Conditions Necessary to achieve a Consensus
While some applications might succeed, but to re-establish a measure of trust against the current climate of suspicion of GM requires bridging a gulf of perceptions, values and visions, to find common cause with the wider population. To achieve this, several fundamental changes are necessary. Firstly, biotechnology needs to regard its ethical dimension as intrinsic, not extrinsic, to its task, and to identify and demonstrate its own ethical limits. Both science education and the ongoing training of existing biotechnology researchers need to encompass an understanding of ethics. This should include regular engagement with rationalities outside the scientific peer group, involving philosophy, theology and social science disciplines, and also lay people.
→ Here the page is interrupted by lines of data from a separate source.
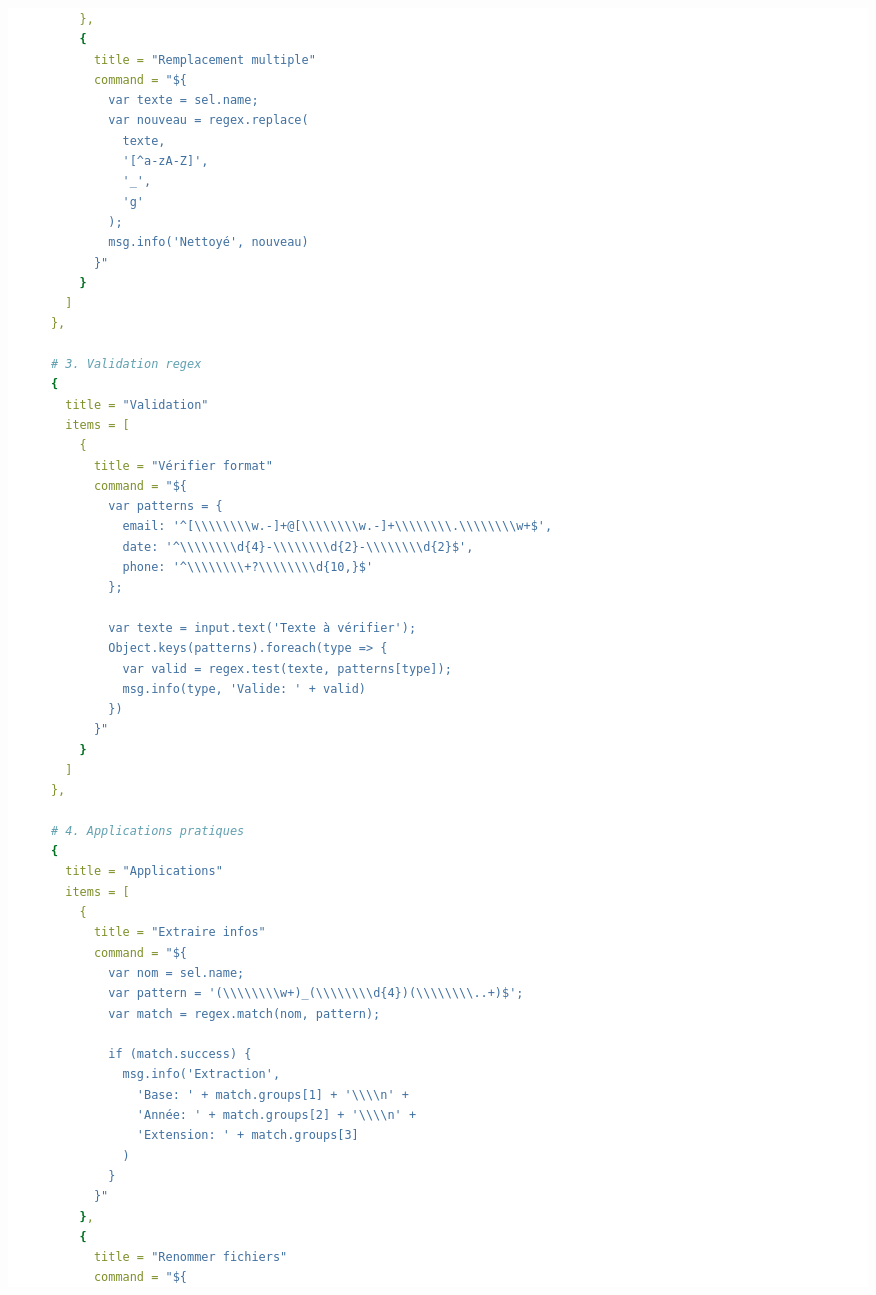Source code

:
 ```yaml
          },
          {
            title = "Remplacement multiple"
            command = "${
              var texte = sel.name;
              var nouveau = regex.replace(
                texte,
                '[^a-zA-Z]',
                '_',
                'g'
              );
              msg.info('Nettoyé', nouveau)
            }"
          }
        ]
      },

      # 3. Validation regex
      {
        title = "Validation"
        items = [
          {
            title = "Vérifier format"
            command = "${
              var patterns = {
                email: '^[\\\\\\\\w.-]+@[\\\\\\\\w.-]+\\\\\\\\.\\\\\\\\w+$',
                date: '^\\\\\\\\d{4}-\\\\\\\\d{2}-\\\\\\\\d{2}$',
                phone: '^\\\\\\\\+?\\\\\\\\d{10,}$'
              };

              var texte = input.text('Texte à vérifier');
              Object.keys(patterns).foreach(type => {
                var valid = regex.test(texte, patterns[type]);
                msg.info(type, 'Valide: ' + valid)
              })
            }"
          }
        ]
      },

      # 4. Applications pratiques
      {
        title = "Applications"
        items = [
          {
            title = "Extraire infos"
            command = "${
              var nom = sel.name;
              var pattern = '(\\\\\\\\w+)_(\\\\\\\\d{4})(\\\\\\\\..+)$';
              var match = regex.match(nom, pattern);

              if (match.success) {
                msg.info('Extraction',
                  'Base: ' + match.groups[1] + '\\\\n' +
                  'Année: ' + match.groups[2] + '\\\\n' +
                  'Extension: ' + match.groups[3]
                )
              }
            }"
          },
          {
            title = "Renommer fichiers"
            command = "${
```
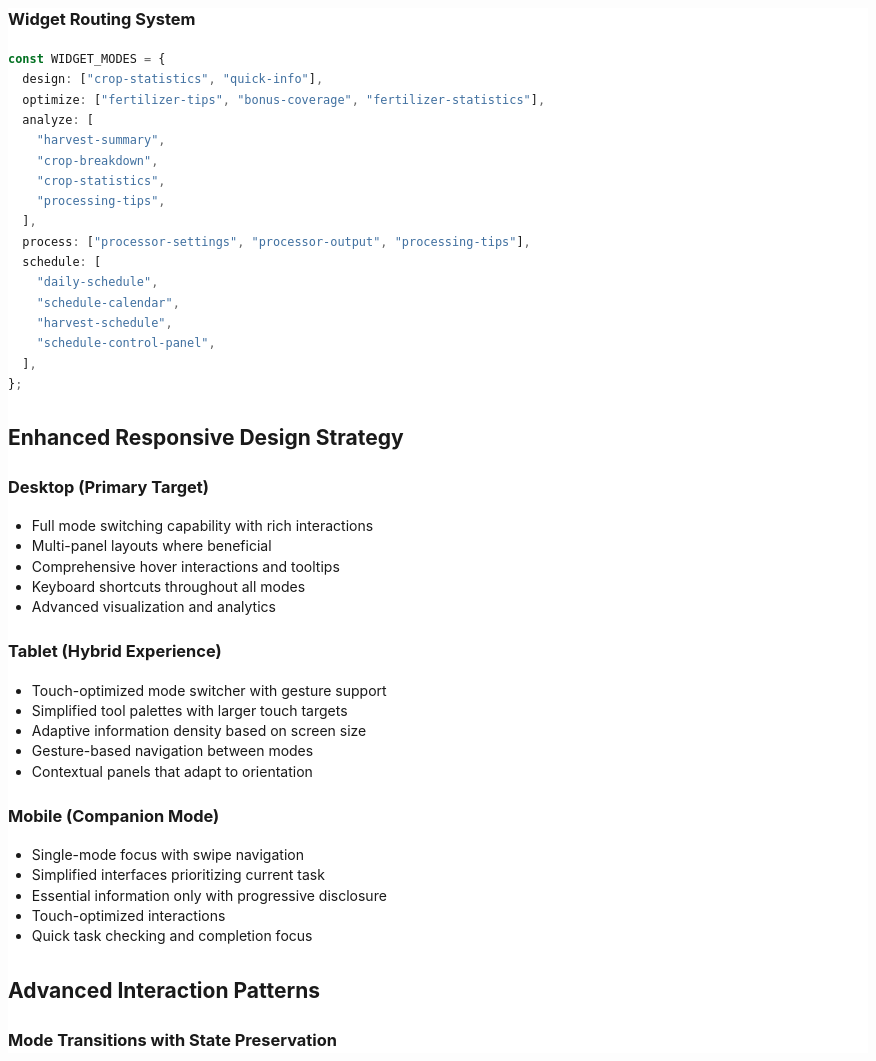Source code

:### Widget Routing System

```typescript
const WIDGET_MODES = {
  design: ["crop-statistics", "quick-info"],
  optimize: ["fertilizer-tips", "bonus-coverage", "fertilizer-statistics"],
  analyze: [
    "harvest-summary",
    "crop-breakdown",
    "crop-statistics",
    "processing-tips",
  ],
  process: ["processor-settings", "processor-output", "processing-tips"],
  schedule: [
    "daily-schedule",
    "schedule-calendar",
    "harvest-schedule",
    "schedule-control-panel",
  ],
};
```

## Enhanced Responsive Design Strategy

### Desktop (Primary Target)

- Full mode switching capability with rich interactions
- Multi-panel layouts where beneficial
- Comprehensive hover interactions and tooltips
- Keyboard shortcuts throughout all modes
- Advanced visualization and analytics

### Tablet (Hybrid Experience)

- Touch-optimized mode switcher with gesture support
- Simplified tool palettes with larger touch targets
- Adaptive information density based on screen size
- Gesture-based navigation between modes
- Contextual panels that adapt to orientation

### Mobile (Companion Mode)

- Single-mode focus with swipe navigation
- Simplified interfaces prioritizing current task
- Essential information only with progressive disclosure
- Touch-optimized interactions
- Quick task checking and completion focus

## Advanced Interaction Patterns

### Mode Transitions with State Preservation

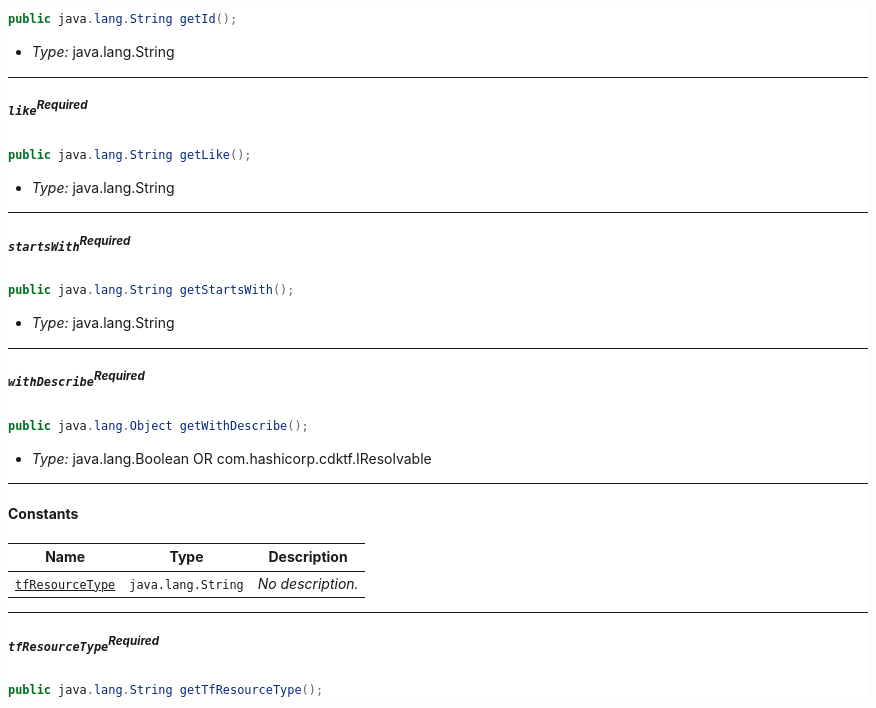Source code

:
 ```java
public java.lang.String getId();
```

- *Type:* java.lang.String

---

##### `like`<sup>Required</sup> <a name="like" id="@cdktf/provider-snowflake.dataSnowflakeComputePools.DataSnowflakeComputePools.property.like"></a>

```java
public java.lang.String getLike();
```

- *Type:* java.lang.String

---

##### `startsWith`<sup>Required</sup> <a name="startsWith" id="@cdktf/provider-snowflake.dataSnowflakeComputePools.DataSnowflakeComputePools.property.startsWith"></a>

```java
public java.lang.String getStartsWith();
```

- *Type:* java.lang.String

---

##### `withDescribe`<sup>Required</sup> <a name="withDescribe" id="@cdktf/provider-snowflake.dataSnowflakeComputePools.DataSnowflakeComputePools.property.withDescribe"></a>

```java
public java.lang.Object getWithDescribe();
```

- *Type:* java.lang.Boolean OR com.hashicorp.cdktf.IResolvable

---

#### Constants <a name="Constants" id="Constants"></a>

| **Name** | **Type** | **Description** |
| --- | --- | --- |
| <code><a href="#@cdktf/provider-snowflake.dataSnowflakeComputePools.DataSnowflakeComputePools.property.tfResourceType">tfResourceType</a></code> | <code>java.lang.String</code> | *No description.* |

---

##### `tfResourceType`<sup>Required</sup> <a name="tfResourceType" id="@cdktf/provider-snowflake.dataSnowflakeComputePools.DataSnowflakeComputePools.property.tfResourceType"></a>

```java
public java.lang.String getTfResourceType();
```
Secondly, biotechnology needs to learn to listen to its public, and to show a responsiveness to the public’s concerns by adapting its goals to their values and visions. Education thus becomes a two way process, instead of the ‘information deficit’ model. There is no single method of engagement with the wider public on biotechnology issues. Different models, like public debates, focus groups, consensus conferences and citizens’ juries, all have a role to play, tailored to particular situations.
The adaptation of goals requires new approaches in the strategic planning and management, involving the public to find ways to identify commonly agreed aims for biotechnology. This also means opening the process of research prioritisation. One method is a problem oriented approach which identifies a need and seeks a consensus about the best way to meet it, where GM is only one possibility amongst many, used only if it is really is optimal solution. In line with this, a company’s strategy on patent protection needs to be reviewed responsively with the public, in order to ensure that the less remunerative but crucial human or environmental benefits are not sidelined by the best commercial options. Changes are also needed to free up company-owned basic methods and applications with potential uses for the world’s poor.
Lastly, a common vision for biotechnology also includes a corresponding transparency by government and regulators. Cultures unused to open discussion need to develop it. To restore public confidence, the patenting process needs a parallel process of ethical assessment of bioinventions, and the risk regulation needs independent sources of critical data clearly segregated from any commercial interest. The long trend in most industrial countries to switch from public sector funding to private has produced a corresponding decrease in public trust in research. In today’s climate of deep scepticism of private sector biotechnology, the mentality of ‘commercial-in-confidence’ needs rethinking. It is more important to regain the confidence of the public than to keep commercial confidentiality for a product which no one trusts.
This paper has explored some roots of the crisis in public trust of GM food, highlightng key ethical issues which were ignored and the values held by power groups on different sides. A social contract for biotechnology is proposed, whose conditions indicate what would be necessary to re-establish trust. A more publicly responsive model of planning in biotechnology is suggested, in order to seek to find common cause with the wider population, without which there will be probably no future for GM crops in Europe.
1 Bruce, D. and Bruce, A. (eds), 1999, Engineering Genesis, Earthscan, London.